Task to carry out: Because the entries hold pictures, reproduce only their words, exactly as written.

****************************************

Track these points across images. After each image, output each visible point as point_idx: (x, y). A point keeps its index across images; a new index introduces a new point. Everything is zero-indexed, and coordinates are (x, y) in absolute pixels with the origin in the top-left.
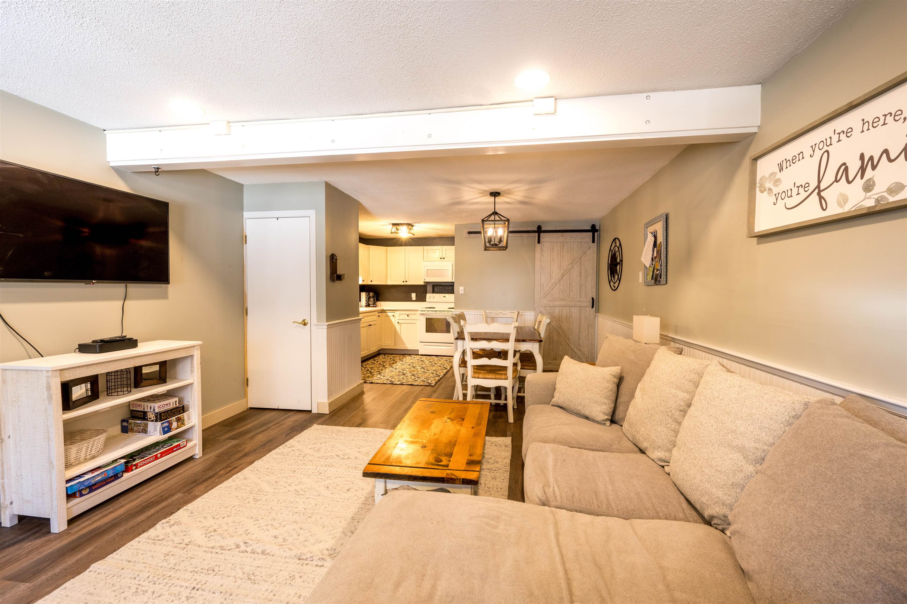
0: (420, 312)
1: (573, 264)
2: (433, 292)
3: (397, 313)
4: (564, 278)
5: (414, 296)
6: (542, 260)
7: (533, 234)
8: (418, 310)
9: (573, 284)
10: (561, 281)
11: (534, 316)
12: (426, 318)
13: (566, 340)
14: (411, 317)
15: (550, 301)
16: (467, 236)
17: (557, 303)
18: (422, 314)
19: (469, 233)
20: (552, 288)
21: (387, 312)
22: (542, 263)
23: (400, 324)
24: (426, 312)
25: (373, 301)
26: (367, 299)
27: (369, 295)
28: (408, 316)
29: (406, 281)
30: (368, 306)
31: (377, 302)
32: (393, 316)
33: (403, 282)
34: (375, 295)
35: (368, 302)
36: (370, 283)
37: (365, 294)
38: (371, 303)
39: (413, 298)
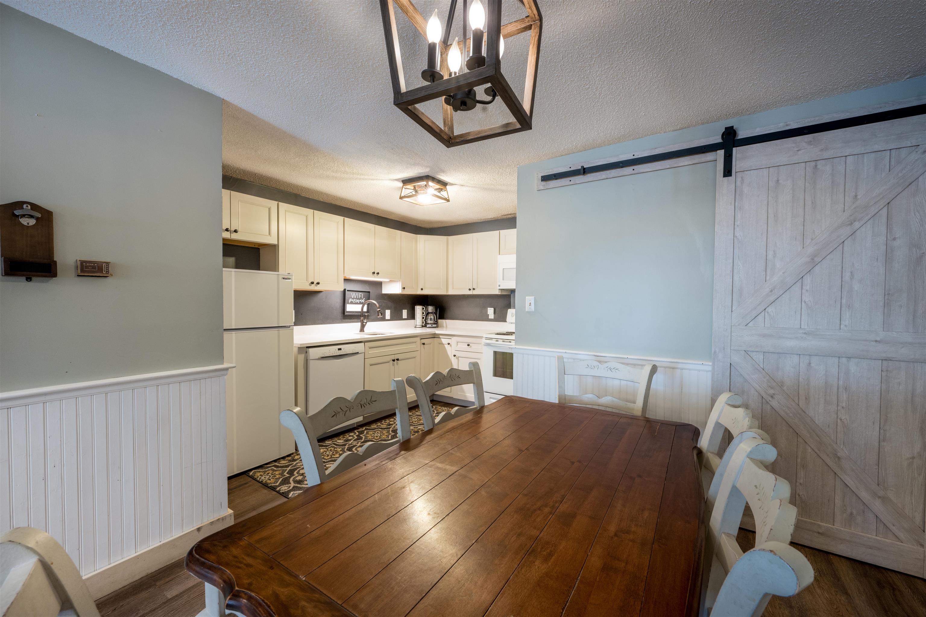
0: (484, 341)
1: (857, 225)
3: (453, 341)
4: (817, 269)
5: (490, 311)
6: (738, 223)
7: (710, 156)
8: (481, 337)
9: (856, 286)
10: (808, 280)
11: (710, 374)
12: (495, 353)
13: (824, 457)
14: (474, 347)
15: (764, 336)
16: (542, 188)
17: (790, 343)
18: (488, 345)
19: (545, 178)
20: (772, 298)
21: (441, 337)
22: (737, 229)
23: (457, 358)
24: (493, 341)
25: (433, 318)
26: (424, 315)
27: (427, 310)
28: (468, 345)
29: (474, 289)
30: (425, 326)
31: (440, 321)
32: (449, 344)
33: (470, 290)
34: (436, 310)
35: (425, 320)
36: (420, 292)
37: (422, 309)
38: (430, 322)
39: (490, 315)
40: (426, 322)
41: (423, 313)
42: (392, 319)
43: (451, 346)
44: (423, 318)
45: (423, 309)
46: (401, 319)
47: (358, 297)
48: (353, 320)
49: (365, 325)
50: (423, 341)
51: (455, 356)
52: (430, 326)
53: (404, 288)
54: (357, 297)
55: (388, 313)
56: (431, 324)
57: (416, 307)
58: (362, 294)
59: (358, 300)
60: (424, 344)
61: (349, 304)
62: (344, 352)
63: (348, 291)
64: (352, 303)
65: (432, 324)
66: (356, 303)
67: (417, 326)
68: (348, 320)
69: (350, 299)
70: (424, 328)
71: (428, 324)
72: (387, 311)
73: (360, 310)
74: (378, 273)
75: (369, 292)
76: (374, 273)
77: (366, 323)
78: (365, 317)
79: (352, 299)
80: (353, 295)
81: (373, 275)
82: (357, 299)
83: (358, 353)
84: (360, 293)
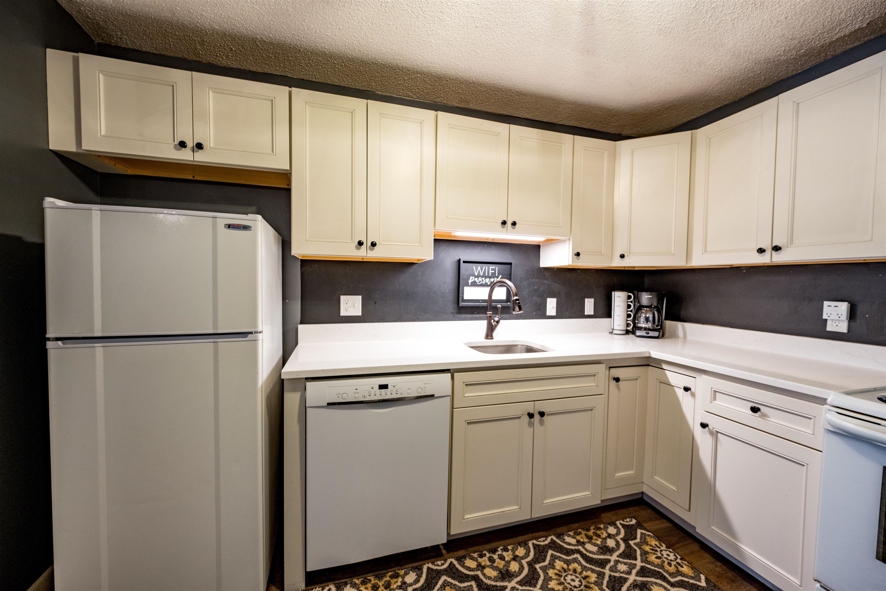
3: (702, 383)
5: (836, 312)
25: (651, 319)
26: (631, 311)
27: (639, 302)
28: (755, 410)
29: (777, 249)
30: (633, 332)
31: (668, 324)
32: (686, 389)
33: (761, 251)
34: (660, 300)
35: (634, 321)
36: (617, 263)
37: (626, 297)
38: (643, 326)
39: (834, 323)
40: (634, 324)
41: (629, 306)
42: (561, 314)
43: (693, 395)
44: (629, 316)
45: (629, 297)
46: (581, 315)
47: (488, 273)
48: (477, 316)
49: (496, 326)
50: (616, 372)
51: (704, 426)
52: (643, 333)
53: (578, 254)
54: (484, 273)
55: (551, 305)
56: (645, 329)
57: (613, 293)
58: (497, 268)
59: (487, 280)
60: (617, 380)
61: (467, 285)
62: (394, 393)
63: (464, 262)
64: (474, 284)
65: (649, 329)
66: (482, 285)
67: (615, 332)
68: (467, 316)
69: (471, 278)
70: (631, 336)
71: (640, 329)
72: (549, 300)
73: (486, 298)
74: (514, 224)
75: (510, 264)
76: (504, 223)
77: (498, 322)
78: (495, 310)
79: (476, 277)
80: (478, 269)
81: (503, 228)
82: (486, 277)
83: (433, 396)
84: (492, 267)
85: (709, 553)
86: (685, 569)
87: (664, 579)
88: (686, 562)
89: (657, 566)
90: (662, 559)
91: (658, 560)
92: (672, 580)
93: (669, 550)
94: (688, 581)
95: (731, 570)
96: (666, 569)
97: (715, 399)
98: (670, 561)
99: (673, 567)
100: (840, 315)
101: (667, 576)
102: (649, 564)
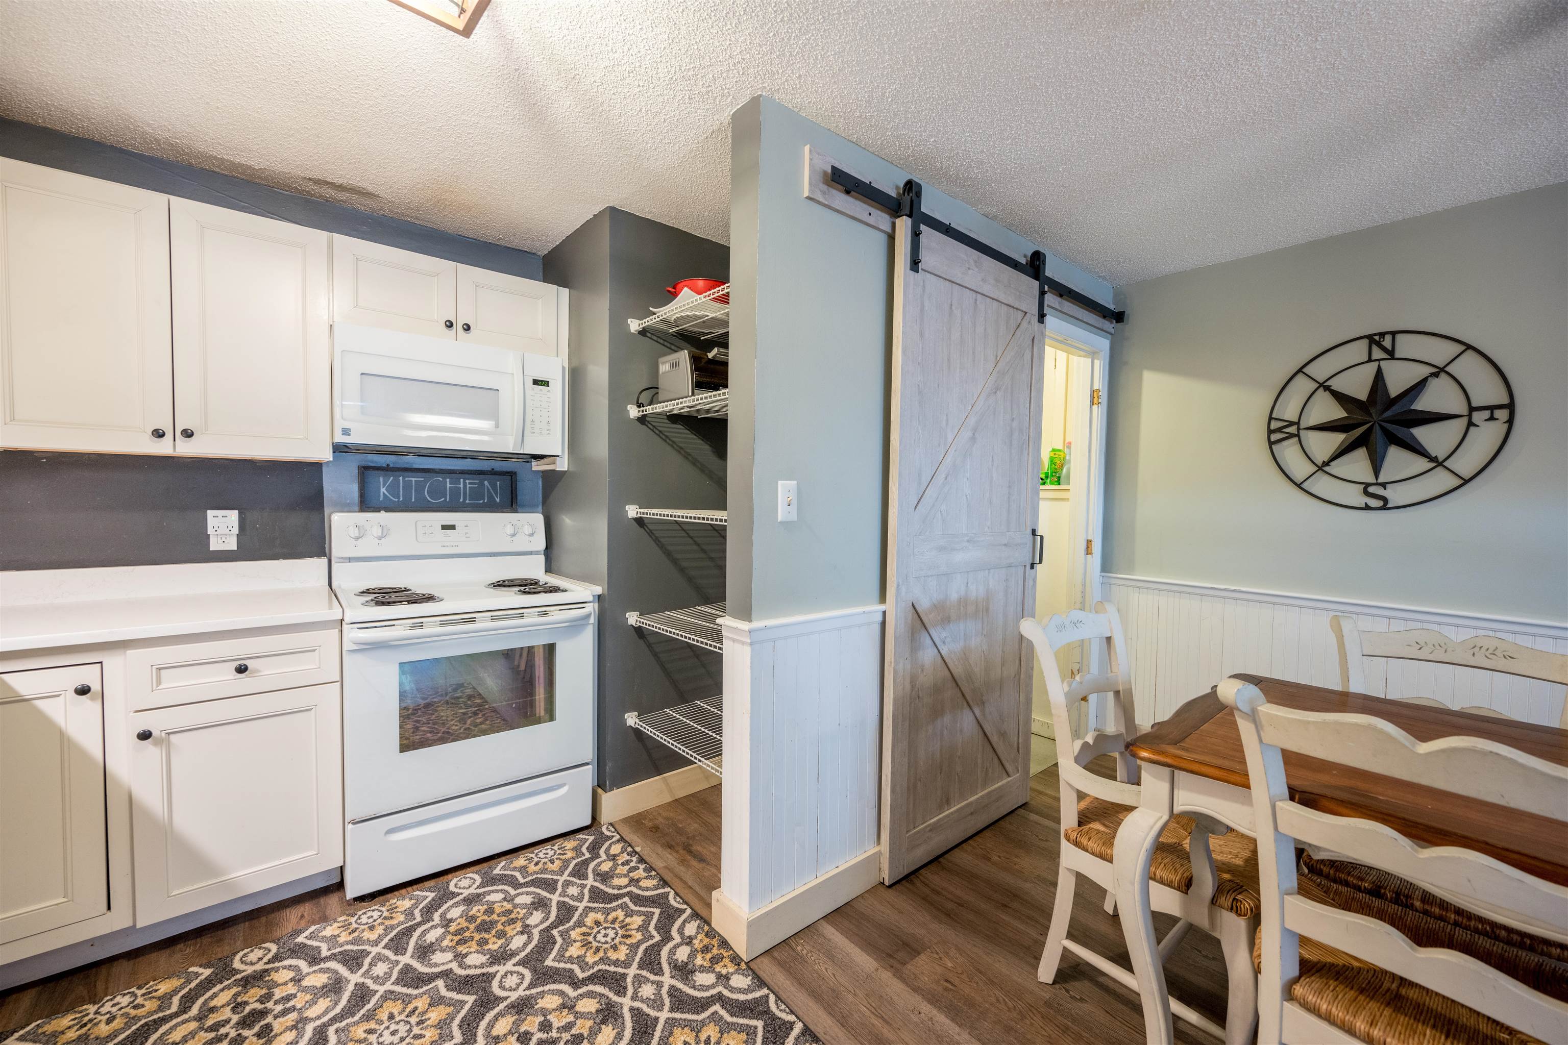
2: (366, 504)
5: (223, 524)
14: (273, 671)
15: (941, 548)
17: (959, 557)
23: (159, 741)
28: (241, 670)
29: (188, 434)
33: (159, 434)
39: (219, 539)
43: (99, 695)
51: (144, 736)
85: (151, 952)
86: (164, 988)
87: (164, 1020)
88: (151, 983)
89: (127, 1025)
90: (118, 1016)
91: (116, 1022)
92: (174, 1008)
93: (104, 1001)
94: (190, 989)
95: (200, 937)
96: (144, 1014)
97: (159, 682)
98: (131, 1005)
99: (146, 1003)
100: (230, 528)
101: (161, 1015)
102: (116, 1036)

****************************************

Response below:
Track these points across images. After each image, output each visible point as point_idx: (x, y). A point keeps its index across images; a new index introduces a new point. Everything is zero-indexed, and coordinates are (x, y) in absolute pixels with the origin in the top-left.
0: (420, 312)
1: (573, 264)
2: (433, 292)
3: (397, 313)
4: (564, 278)
5: (414, 296)
6: (542, 260)
7: (533, 234)
8: (418, 310)
9: (573, 284)
10: (561, 281)
11: (534, 316)
12: (426, 318)
13: (566, 340)
14: (411, 317)
15: (550, 301)
16: (467, 236)
17: (557, 303)
18: (422, 314)
19: (469, 233)
20: (552, 288)
21: (387, 312)
22: (542, 263)
23: (400, 324)
24: (426, 312)
25: (373, 301)
26: (367, 299)
27: (369, 295)
28: (408, 316)
29: (406, 281)
30: (368, 306)
31: (377, 302)
32: (393, 316)
33: (403, 282)
34: (375, 295)
35: (368, 302)
36: (370, 283)
37: (365, 294)
38: (371, 303)
39: (413, 298)
0: (484, 341)
1: (857, 225)
3: (453, 341)
4: (817, 269)
5: (490, 311)
6: (738, 223)
7: (710, 156)
8: (481, 337)
9: (856, 286)
10: (808, 280)
11: (710, 374)
12: (495, 353)
13: (824, 457)
14: (474, 347)
15: (764, 336)
16: (542, 188)
17: (790, 343)
18: (488, 345)
19: (545, 178)
20: (772, 298)
21: (441, 337)
22: (737, 229)
23: (457, 358)
24: (493, 341)
25: (433, 318)
26: (424, 315)
27: (427, 310)
28: (468, 345)
29: (474, 289)
30: (425, 326)
31: (440, 321)
32: (449, 344)
33: (470, 290)
34: (436, 310)
35: (425, 320)
36: (420, 292)
37: (422, 309)
38: (430, 322)
39: (490, 315)
40: (426, 322)
41: (423, 313)
42: (392, 319)
43: (451, 346)
44: (423, 318)
45: (423, 309)
46: (401, 319)
47: (358, 297)
48: (353, 320)
49: (365, 325)
50: (423, 341)
51: (455, 356)
52: (430, 326)
53: (404, 288)
54: (357, 297)
55: (388, 313)
56: (431, 324)
57: (416, 307)
58: (362, 294)
59: (358, 300)
60: (424, 344)
61: (349, 304)
62: (344, 352)
63: (348, 291)
64: (352, 303)
65: (432, 324)
66: (356, 303)
67: (417, 326)
68: (348, 320)
69: (350, 299)
70: (424, 328)
71: (428, 324)
72: (387, 311)
73: (360, 310)
74: (378, 273)
75: (369, 292)
76: (374, 273)
77: (366, 323)
78: (365, 317)
79: (352, 299)
80: (353, 295)
81: (373, 275)
82: (357, 299)
83: (358, 353)
84: (360, 293)
3: (702, 383)
5: (836, 312)
25: (651, 319)
26: (631, 311)
27: (639, 302)
28: (755, 410)
29: (777, 249)
30: (633, 332)
31: (668, 324)
32: (686, 389)
33: (761, 251)
34: (660, 300)
35: (634, 321)
36: (617, 263)
37: (626, 297)
38: (643, 326)
39: (834, 323)
40: (634, 324)
41: (629, 306)
42: (561, 314)
43: (693, 395)
44: (629, 316)
45: (629, 297)
46: (581, 315)
47: (488, 273)
48: (477, 316)
49: (496, 326)
50: (616, 372)
51: (704, 426)
52: (643, 333)
53: (578, 254)
54: (484, 273)
55: (551, 305)
56: (645, 329)
57: (613, 293)
58: (497, 268)
59: (487, 280)
60: (617, 380)
61: (467, 285)
62: (394, 393)
63: (464, 262)
64: (474, 284)
65: (649, 329)
66: (482, 285)
67: (615, 332)
68: (467, 316)
69: (471, 278)
70: (631, 336)
71: (640, 329)
72: (549, 300)
73: (486, 298)
74: (514, 224)
75: (510, 264)
76: (504, 223)
77: (498, 322)
78: (495, 310)
79: (476, 277)
80: (478, 269)
81: (503, 228)
82: (486, 277)
83: (433, 396)
84: (492, 267)
85: (709, 553)
86: (685, 569)
87: (664, 579)
88: (686, 562)
89: (657, 566)
90: (662, 559)
91: (658, 560)
92: (672, 580)
93: (669, 550)
94: (688, 581)
95: (731, 570)
96: (666, 569)
97: (715, 399)
98: (670, 561)
99: (673, 567)
100: (840, 315)
101: (667, 576)
102: (649, 564)
2: (366, 504)
5: (223, 524)
14: (273, 671)
15: (941, 548)
17: (959, 557)
23: (159, 741)
28: (241, 670)
29: (188, 434)
33: (159, 434)
39: (219, 539)
43: (99, 695)
51: (144, 736)
85: (151, 952)
86: (164, 988)
87: (164, 1020)
88: (151, 983)
89: (127, 1025)
90: (118, 1016)
91: (116, 1022)
92: (174, 1008)
93: (104, 1001)
94: (190, 989)
95: (200, 937)
96: (144, 1014)
97: (159, 682)
98: (131, 1005)
99: (146, 1003)
100: (230, 528)
101: (161, 1015)
102: (116, 1036)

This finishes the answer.